The first chapter provides an overview of the stringent requirement of POC diagnostics and recent interesting developments in this field. The second chapter focuses on the development of assays to detect small molecule therapeutics, which can be a challenge unless one resorts to sophisticated instrumentation such as Mass spectroscopy and/or HPLC. In brief, an “add, mix, and measure” assay was developed to detect AZT within minutes. Three different probes designed to release fluorophores when samples containing AZT are added were synthesized and characterized. This simple and rapid point-of-care test could potentially be used by clinicians and health care workers to monitor the presence of AZT in low resource settings.

In the third chapter, the principle is based on the “cap and release” mechanism. Introduction of an analyte opens the “cap”, exposing the contents of the nanomaterial to the environment. Here, we designed a simple, inexpensive, and user-friendly platform that can be readily applied to detect HIV and other analytes. Highly stable and uniform palladium nanoparticles covered with mesoporous silica (Pd@mSiO₂) were generated and characterized extensively using physical methods. Next, Human Serum Albumin (HSA) protein or ssDNA specific to the HIV gag region was capped onto the Pd@mSiO₂ electrostatically. In the presence of target anti-HSA antibodies or complementary sequence (HIV gag), HSA protein or DNA “caps” dissociated from the surface of Pd@mSiO₂-NH₂ through the specific antigen-antibody reaction or hybridization, allowing the Pd to turn on the non-fluorescent probes.

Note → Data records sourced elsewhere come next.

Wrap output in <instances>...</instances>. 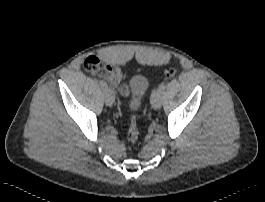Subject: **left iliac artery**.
<instances>
[{"mask_svg": "<svg viewBox=\"0 0 265 202\" xmlns=\"http://www.w3.org/2000/svg\"><path fill=\"white\" fill-rule=\"evenodd\" d=\"M165 88H166V84L161 83L160 86L158 87V89H156L152 92L151 99L154 97L155 94H161L162 95L164 93Z\"/></svg>", "mask_w": 265, "mask_h": 202, "instance_id": "44dca946", "label": "left iliac artery"}]
</instances>
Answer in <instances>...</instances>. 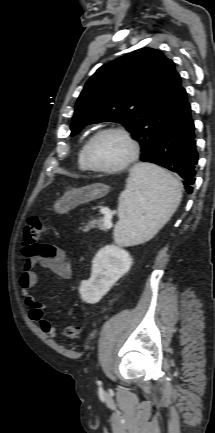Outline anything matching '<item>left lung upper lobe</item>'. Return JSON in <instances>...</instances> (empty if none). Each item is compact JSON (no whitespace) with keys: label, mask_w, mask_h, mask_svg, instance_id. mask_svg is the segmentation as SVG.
I'll list each match as a JSON object with an SVG mask.
<instances>
[{"label":"left lung upper lobe","mask_w":215,"mask_h":433,"mask_svg":"<svg viewBox=\"0 0 215 433\" xmlns=\"http://www.w3.org/2000/svg\"><path fill=\"white\" fill-rule=\"evenodd\" d=\"M181 89L173 61L156 49L136 50L100 67L87 81L75 106L71 136L88 124L119 122L139 142L141 161L149 162Z\"/></svg>","instance_id":"left-lung-upper-lobe-1"}]
</instances>
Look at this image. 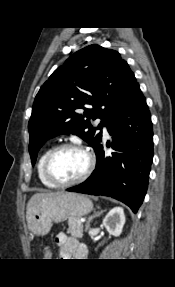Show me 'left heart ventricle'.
<instances>
[{
  "label": "left heart ventricle",
  "instance_id": "1",
  "mask_svg": "<svg viewBox=\"0 0 175 287\" xmlns=\"http://www.w3.org/2000/svg\"><path fill=\"white\" fill-rule=\"evenodd\" d=\"M88 158L78 149L67 148L59 151L53 158L50 171L61 182L78 178L86 169Z\"/></svg>",
  "mask_w": 175,
  "mask_h": 287
}]
</instances>
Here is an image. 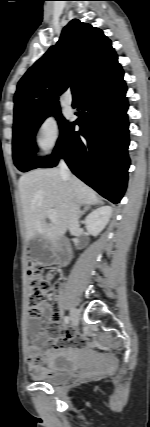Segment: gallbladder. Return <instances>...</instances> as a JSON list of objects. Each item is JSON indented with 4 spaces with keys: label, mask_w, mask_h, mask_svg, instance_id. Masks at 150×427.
Listing matches in <instances>:
<instances>
[{
    "label": "gallbladder",
    "mask_w": 150,
    "mask_h": 427,
    "mask_svg": "<svg viewBox=\"0 0 150 427\" xmlns=\"http://www.w3.org/2000/svg\"><path fill=\"white\" fill-rule=\"evenodd\" d=\"M30 255L32 258L41 262L42 264H51L53 256L50 252V243L41 236L34 237L29 242Z\"/></svg>",
    "instance_id": "gallbladder-1"
}]
</instances>
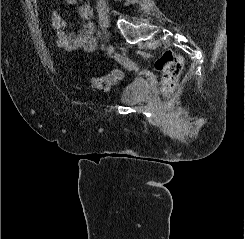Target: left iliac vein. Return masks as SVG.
<instances>
[{
  "mask_svg": "<svg viewBox=\"0 0 245 239\" xmlns=\"http://www.w3.org/2000/svg\"><path fill=\"white\" fill-rule=\"evenodd\" d=\"M107 53H108V55H110V56L114 53V46H113L112 44H109V45L107 46Z\"/></svg>",
  "mask_w": 245,
  "mask_h": 239,
  "instance_id": "obj_1",
  "label": "left iliac vein"
}]
</instances>
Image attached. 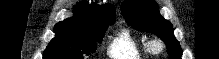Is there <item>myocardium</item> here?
<instances>
[{"instance_id":"f54148a6","label":"myocardium","mask_w":219,"mask_h":59,"mask_svg":"<svg viewBox=\"0 0 219 59\" xmlns=\"http://www.w3.org/2000/svg\"><path fill=\"white\" fill-rule=\"evenodd\" d=\"M149 50L153 54H160L163 52L165 45L160 39H152L148 42Z\"/></svg>"}]
</instances>
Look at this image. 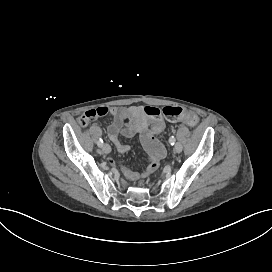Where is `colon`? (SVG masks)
Here are the masks:
<instances>
[{
	"mask_svg": "<svg viewBox=\"0 0 272 272\" xmlns=\"http://www.w3.org/2000/svg\"><path fill=\"white\" fill-rule=\"evenodd\" d=\"M145 113L151 118L166 117L168 120L176 121L179 118L185 121H193L196 118V113L194 111H183V108L177 105L170 106H152L145 110ZM108 114V108L100 106L97 108H92L87 110L82 118L80 119L82 124H86L97 117H104ZM154 127L156 129H162L164 127V122L162 120H156L154 122Z\"/></svg>",
	"mask_w": 272,
	"mask_h": 272,
	"instance_id": "colon-1",
	"label": "colon"
}]
</instances>
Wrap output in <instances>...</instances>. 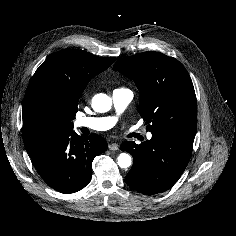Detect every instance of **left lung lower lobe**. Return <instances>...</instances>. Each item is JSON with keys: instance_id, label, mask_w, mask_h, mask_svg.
Masks as SVG:
<instances>
[{"instance_id": "1", "label": "left lung lower lobe", "mask_w": 236, "mask_h": 236, "mask_svg": "<svg viewBox=\"0 0 236 236\" xmlns=\"http://www.w3.org/2000/svg\"><path fill=\"white\" fill-rule=\"evenodd\" d=\"M194 136L181 133L152 134L151 140L120 146L133 156V165L125 181L132 189L153 195L169 189L185 170L193 147Z\"/></svg>"}]
</instances>
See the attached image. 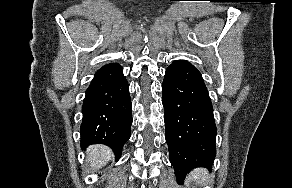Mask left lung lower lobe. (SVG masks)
<instances>
[{
    "mask_svg": "<svg viewBox=\"0 0 292 188\" xmlns=\"http://www.w3.org/2000/svg\"><path fill=\"white\" fill-rule=\"evenodd\" d=\"M165 138L177 179L196 167L211 169L216 156L213 107L200 72L185 60L166 69L162 85Z\"/></svg>",
    "mask_w": 292,
    "mask_h": 188,
    "instance_id": "1",
    "label": "left lung lower lobe"
}]
</instances>
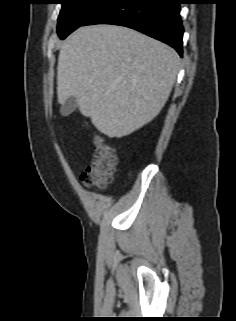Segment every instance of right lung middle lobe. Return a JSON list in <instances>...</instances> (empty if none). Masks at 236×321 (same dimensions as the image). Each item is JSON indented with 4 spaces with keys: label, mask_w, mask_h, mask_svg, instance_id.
I'll return each instance as SVG.
<instances>
[{
    "label": "right lung middle lobe",
    "mask_w": 236,
    "mask_h": 321,
    "mask_svg": "<svg viewBox=\"0 0 236 321\" xmlns=\"http://www.w3.org/2000/svg\"><path fill=\"white\" fill-rule=\"evenodd\" d=\"M57 33L61 39L80 27L109 0H60Z\"/></svg>",
    "instance_id": "dd1d6c3e"
}]
</instances>
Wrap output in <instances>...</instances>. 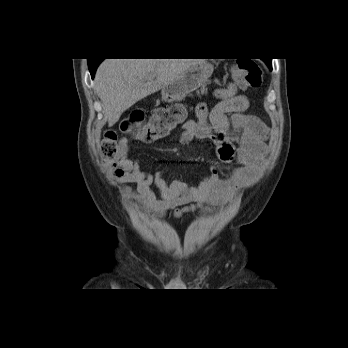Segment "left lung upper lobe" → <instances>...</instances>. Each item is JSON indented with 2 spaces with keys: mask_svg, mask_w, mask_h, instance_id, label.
<instances>
[{
  "mask_svg": "<svg viewBox=\"0 0 348 348\" xmlns=\"http://www.w3.org/2000/svg\"><path fill=\"white\" fill-rule=\"evenodd\" d=\"M265 63L269 66V67H271L272 66V62H271V59H269V60H265Z\"/></svg>",
  "mask_w": 348,
  "mask_h": 348,
  "instance_id": "obj_1",
  "label": "left lung upper lobe"
}]
</instances>
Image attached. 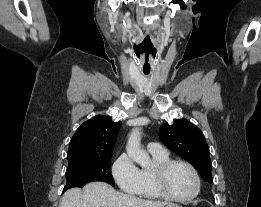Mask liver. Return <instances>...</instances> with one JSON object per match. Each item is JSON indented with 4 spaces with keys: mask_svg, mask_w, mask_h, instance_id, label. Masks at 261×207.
Masks as SVG:
<instances>
[{
    "mask_svg": "<svg viewBox=\"0 0 261 207\" xmlns=\"http://www.w3.org/2000/svg\"><path fill=\"white\" fill-rule=\"evenodd\" d=\"M167 204L118 192L104 182H91L83 192L79 188L66 191L60 207H165Z\"/></svg>",
    "mask_w": 261,
    "mask_h": 207,
    "instance_id": "liver-1",
    "label": "liver"
}]
</instances>
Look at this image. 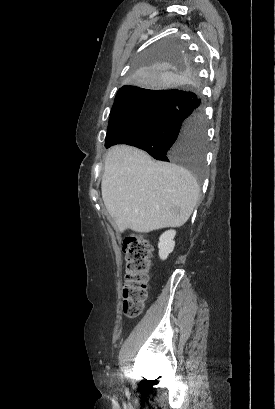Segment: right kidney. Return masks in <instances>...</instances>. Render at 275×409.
Returning <instances> with one entry per match:
<instances>
[{
    "label": "right kidney",
    "instance_id": "obj_1",
    "mask_svg": "<svg viewBox=\"0 0 275 409\" xmlns=\"http://www.w3.org/2000/svg\"><path fill=\"white\" fill-rule=\"evenodd\" d=\"M176 235V231H166L163 233L159 239L158 249H159V257L162 261L168 259V255L174 251L175 241H173Z\"/></svg>",
    "mask_w": 275,
    "mask_h": 409
}]
</instances>
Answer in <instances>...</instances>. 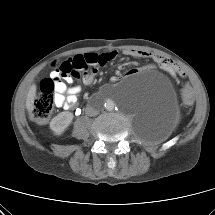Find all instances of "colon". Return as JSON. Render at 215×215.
<instances>
[{
	"instance_id": "1",
	"label": "colon",
	"mask_w": 215,
	"mask_h": 215,
	"mask_svg": "<svg viewBox=\"0 0 215 215\" xmlns=\"http://www.w3.org/2000/svg\"><path fill=\"white\" fill-rule=\"evenodd\" d=\"M169 63V69L181 74L180 70H178L171 62ZM81 69H83V63L79 58H75L73 61L67 60L55 68L57 73L56 76H50L42 80L40 90L35 95L31 108V116L36 122H47L53 112L56 81L60 77L68 75L77 77ZM183 102L186 106L192 103V99L188 93L183 94Z\"/></svg>"
}]
</instances>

In the fourth and final chapter, a universal amplification method was developed to lower the limits of detection for different analytes. This strategy was applied to HIV. Briefly, we describe an amplification technique based on fluorescent silica nanoparticles coupled with bioorthogonal chemistries for the femtomolar detection of HIV-1 p24 antigen and HIV gag. We developed a magnetic bead-based assay, wherein we used fluorescent dye-encapsulated silica nanoparticles as reporters.

The strengths, weaknesses and future directions of these assays are provided at the end of each chapter.